Kafeslenmeden... enseliyoruz
Dün Taraf gazetesinde, eski 1. Ordu Komutanı Org. Çetin Doğan'ın hazırladığı "Balyoz Harekât Planı"yla ilgili bilgilerin çıkması beni hiç şaşırtmadı. Çünkü Çetin Doğan'ın darbe eğilimli bir general olduğu, konuşmaları ve tavrından belliydi. Harekât planına göre, hükûmet sıkıyönetim ilân edene kadar, eylemler aralıksız devam edecekti. Bu amaca ulaşmak için, Türkiye'nin güvenliğini dahi tehlikeye sokabilecek olayların cereyan etmesi öngörülmüştü. Meselâ, bir tanesi, o tarihte Harp Akademileri Komutanı olan Org. İbrahim Fırtına'nın imzasını taşıyordu. (İbrahim Fırtına, Ağustos 2003'te, Hava Kuvvetleri Komutanı olduktan sonra da, Şener Eruygur'la birlikte darbe planları yapmaya devam etti.) Fırtına, isminden esinlenerek, hazırladığı plana, "Oraj" adını vermişti. (Oraj, Fransızca'da, fırtına demek) Plana göre, sıkıyönetim ilân edilmesini sağlamak maksadıyla, Yunanistan ile gerginlik arttırılacaktı. Mümkünse, bir uçağımız Yunan Hava Kuvvetleri tarafından düşürülecekti. Olmadığı takdirde, bir Türk pilotunun kendi uçağımıza atış yapmak suretiyle, bizim filomuzdan bir uçağı düşürmesi sağlanacaktı. Böylece AKP hükûmetinin bu konudaki acizliği ortaya konulacaktı.

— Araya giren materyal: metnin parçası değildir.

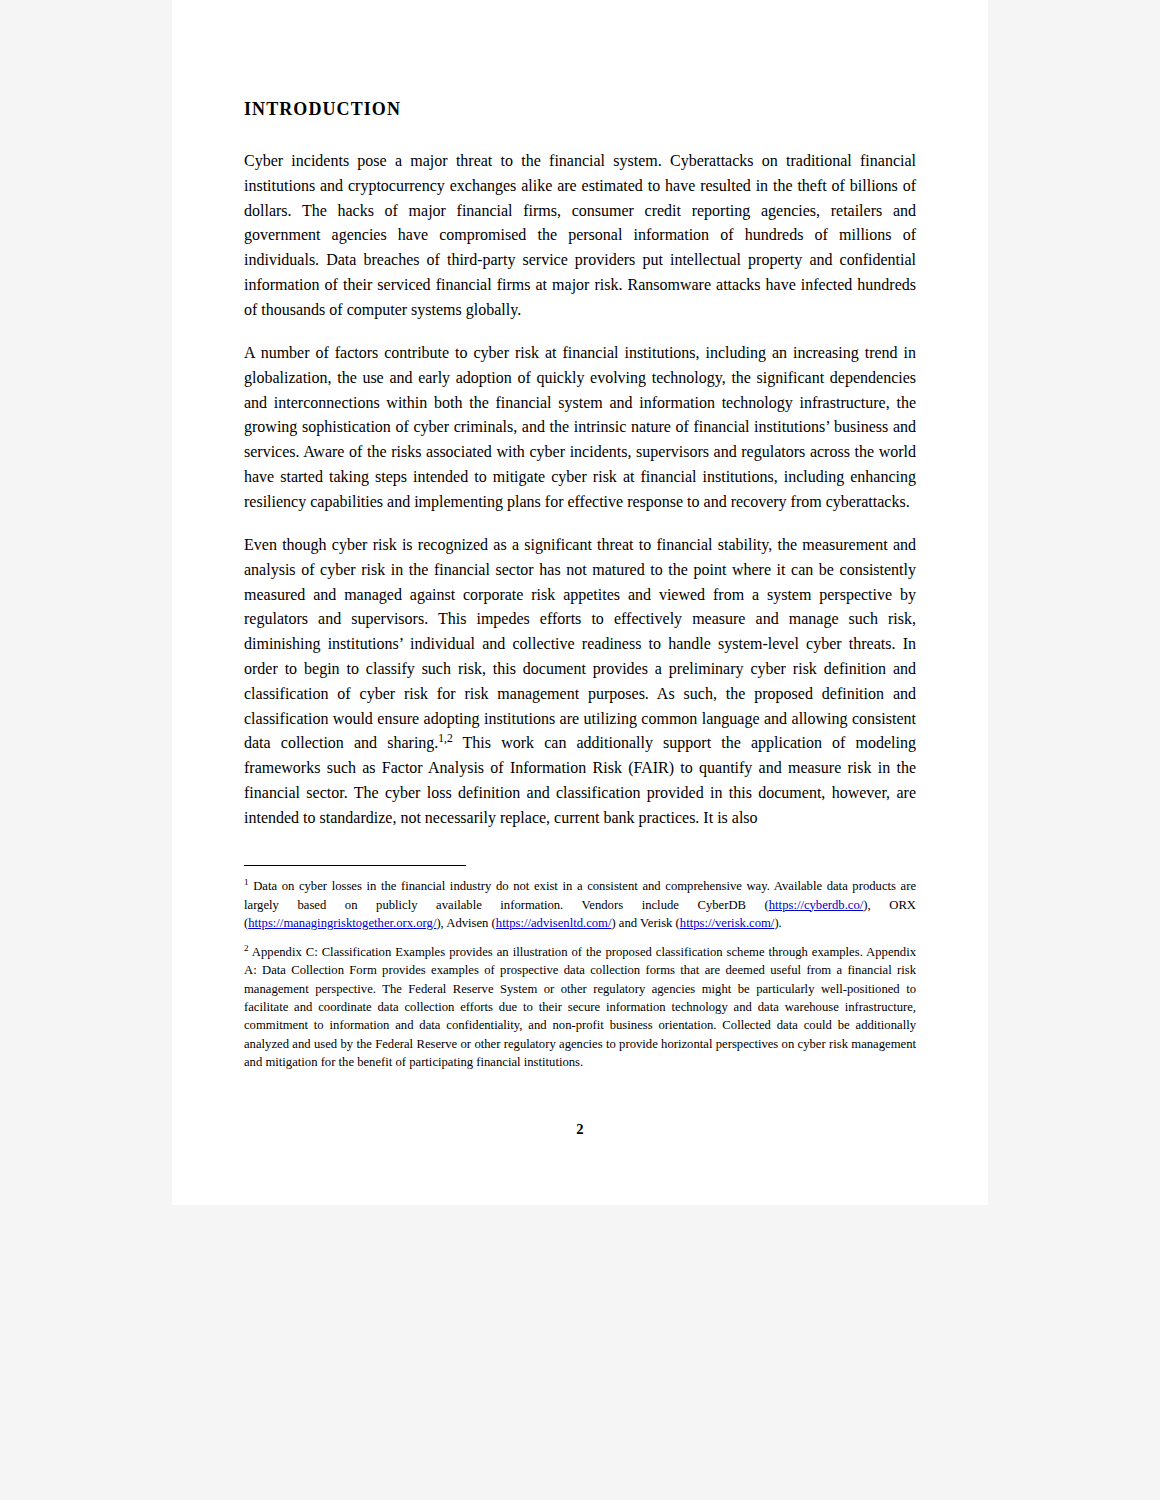INTRODUCTION
Cyber incidents pose a major threat to the financial system. Cyberattacks on traditional financial institutions and cryptocurrency exchanges alike are estimated to have resulted in the theft of billions of dollars. The hacks of major financial firms, consumer credit reporting agencies, retailers and government agencies have compromised the personal information of hundreds of millions of individuals. Data breaches of third-party service providers put intellectual property and confidential information of their serviced financial firms at major risk. Ransomware attacks have infected hundreds of thousands of computer systems globally.
A number of factors contribute to cyber risk at financial institutions, including an increasing trend in globalization, the use and early adoption of quickly evolving technology, the significant dependencies and interconnections within both the financial system and information technology infrastructure, the growing sophistication of cyber criminals, and the intrinsic nature of financial institutions’ business and services. Aware of the risks associated with cyber incidents, supervisors and regulators across the world have started taking steps intended to mitigate cyber risk at financial institutions, including enhancing resiliency capabilities and implementing plans for effective response to and recovery from cyberattacks.
Even though cyber risk is recognized as a significant threat to financial stability, the measurement and analysis of cyber risk in the financial sector has not matured to the point where it can be consistently measured and managed against corporate risk appetites and viewed from a system perspective by regulators and supervisors. This impedes efforts to effectively measure and manage such risk, diminishing institutions’ individual and collective readiness to handle system-level cyber threats. In order to begin to classify such risk, this document provides a preliminary cyber risk definition and classification of cyber risk for risk management purposes. As such, the proposed definition and classification would ensure adopting institutions are utilizing common language and allowing consistent data collection and sharing.1,2 This work can additionally support the application of modeling frameworks such as Factor Analysis of Information Risk (FAIR) to quantify and measure risk in the financial sector. The cyber loss definition and classification provided in this document, however, are intended to standardize, not necessarily replace, current bank practices. It is also
1 Data on cyber losses in the financial industry do not exist in a consistent and comprehensive way. Available data products are largely based on publicly available information. Vendors include CyberDB (https://cyberdb.co/), ORX (https://managingrisktogether.orx.org/), Advisen (https://advisenltd.com/) and Verisk (https://verisk.com/).
2 Appendix C: Classification Examples provides an illustration of the proposed classification scheme through examples. Appendix A: Data Collection Form provides examples of prospective data collection forms that are deemed useful from a financial risk management perspective. The Federal Reserve System or other regulatory agencies might be particularly well-positioned to facilitate and coordinate data collection efforts due to their secure information technology and data warehouse infrastructure, commitment to information and data confidentiality, and non-profit business orientation. Collected data could be additionally analyzed and used by the Federal Reserve or other regulatory agencies to provide horizontal perspectives on cyber risk management and mitigation for the benefit of participating financial institutions.
2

"Balyoz Sıkıyönetim Komutanı" ismiyle, darbenin baş organizatörü olan Çetin Doğan, 12 Eylül 1980'deki Bayrak Harekâtı'ndan esinlenmişti. 2002 sonunda başlayan ve 2003 Mart'ına kadar süren bir çalışmayla, 5 bin sayfalık bir plan hazırlanmıştı. Bunun içinde, kendi uçağımızı düşürmenin yanı sıra, İstanbul'daki Fatih camiinin (Çarşaf Planı) ve Beyazıt camiinin (Sakal Planı) bombalanması da öngörülmüştü.
Bombalamadan sonra, cami cemaatini tahrik edecek timler vatandaşların arasına sokulup, olayların büyümesi sağlanacaktı. Bütün bu provokasyonlar sonrasında, "Balyoz Harekât Planı" gerçekleşecek ve Türk Silâhlı Kuvvetleri "ülke bütünlüğünü korumak, milli birlik ve beraberliği sağlayarak, muhtemel bir iç savaş ve kardeş kavgasını önlemek, laik demokratik düzenin işlemesine mani olan sebebleri bertaraf etmek" üzere yönetime el koyacaktı.
Sahi, biz bu filmi kaç kere gördük! Çok şükür, şimdi artık onlar bizi "kafeslemeden", biz onları enseliyoruz.